_Task requirements:_ Would you give the listing again exactly, without its images?

'''

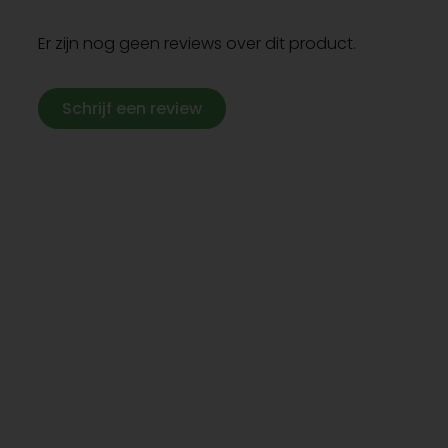
Er zijn nog geen reviews over dit product.
Schrijf een review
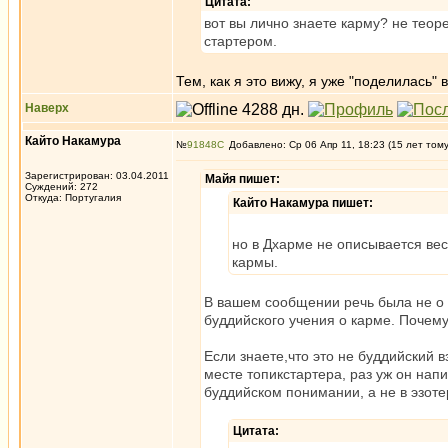
Цитата:
вот вы лично знаете карму? не теоре
стартером.
Тем, как я это вижу, я уже "поделилась"
Наверх
Кайто Накамура
№
91848
Добавлено: Ср 06 Апр 11, 18:23 (15 лет том
Зарегистрирован: 03.04.2011
Майя пишет:
Суждений: 272
Откуда: Португалия
Кайто Накамура пишет:
но в Дхарме не описывается ве
кармы.
В вашем сообщении речь была не о 
буддийского учения о карме. Почему
Если знаете,что это не буддийский в
месте топикстартера, раз уж он на
буддийском понимании, а не в эзоте
Цитата:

'''

_Exercise answer:_
Er zijn nog geen reviews over dit product.
Schrijf een review
Цитата:
вот вы лично знаете карму? не теоре
стартером.
Тем, как я это вижу, я уже "поделилась"
Наверх
Кайто Накамура
№
91848
Добавлено: Ср 06 Апр 11, 18:23 (15 лет том
Зарегистрирован: 03.04.2011
Майя пишет:
Суждений: 272
Откуда: Португалия
Кайто Накамура пишет:
но в Дхарме не описывается ве
кармы.
В вашем сообщении речь была не о 
буддийского учения о карме. Почему
Если знаете,что это не буддийский в
месте топикстартера, раз уж он на
буддийском понимании, а не в эзоте
Цитата:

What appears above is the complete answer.